• [Exercise objective]: Whenever a line in the entries below contains the string "hand", copy that line.
* * * *
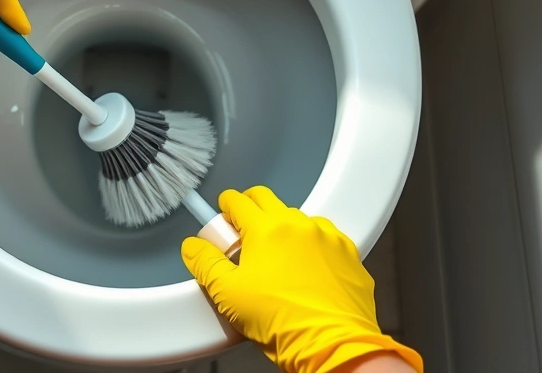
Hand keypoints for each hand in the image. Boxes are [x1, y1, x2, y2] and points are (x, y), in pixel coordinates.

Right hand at [181, 187, 421, 372]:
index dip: (226, 205)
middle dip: (251, 206)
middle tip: (244, 228)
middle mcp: (298, 225)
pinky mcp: (348, 253)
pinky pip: (327, 236)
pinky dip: (313, 243)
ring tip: (277, 255)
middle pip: (267, 198)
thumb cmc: (280, 321)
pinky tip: (308, 266)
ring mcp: (327, 237)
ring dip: (284, 226)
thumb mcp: (227, 294)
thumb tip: (193, 247)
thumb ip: (205, 263)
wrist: (329, 344)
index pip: (238, 200)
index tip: (224, 214)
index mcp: (266, 229)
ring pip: (298, 217)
* * * *
• [Response]:
Hand keypoints for each hand in the image. Boxes are [x1, y1, x2, y2] and points are (x, y), in pixel coordinates.
Right hand at [181, 187, 421, 372]:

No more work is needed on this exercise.